As a swell of enthusiastic women cheering swept through the stadium, with a few wearing colourful wigs on top of their veils, some Saudi men on social media lauded their participation as a "historic" moment.
"Looks like women bought all the tickets!" one Saudi man quipped on Twitter.
Ultra-conservative Saudi Arabia has some of the world's tightest restrictions on women and is the only country where they are not allowed to drive, despite ambitious government reforms aimed at boosting female employment.
Under the country's guardianship system, a male family member - normally the father, husband or brother - must get permission for a woman's study, travel and other activities.
But the kingdom appears to be relaxing some norms as part of its "Vision 2030" plan for economic and social reforms conceived by powerful Crown Prince Mohammed bin Salman.
The national day celebration coincides with a crucial time for Saudi Arabia, which is in a battle for regional influence with arch-rival Iran, bogged down in a controversial military intervention in neighbouring Yemen and at loggerheads with fellow US Gulf ally Qatar.
The 32-year-old prince is set to be the first millennial to occupy the throne in a country where half the population is under 25, although the timing of his ascension remains unknown.
Already viewed as the de facto ruler controlling all the major levers of government, from defence to the economy, the prince is seen as stamping out traces of internal dissent before any formal transfer of power from his 81-year-old father King Salman.
This month, authorities arrested around two dozen people, including influential clerics, in what activists decried as a coordinated crackdown.

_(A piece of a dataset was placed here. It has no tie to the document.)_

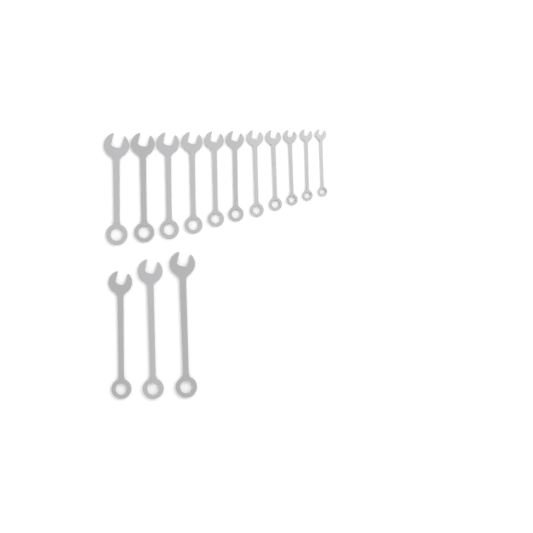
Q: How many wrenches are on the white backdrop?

Analysts say many of those detained are resistant to Prince Mohammed's aggressive foreign policy that includes the boycott of Qatar as well as some of his bold reforms, dubbed Vision 2030, which include privatising state assets and cutting subsidies.
Saudi Arabia has cautiously begun introducing entertainment, including music concerts, despite opposition from hardliners in the kingdom, where public cinemas and theatre are banned.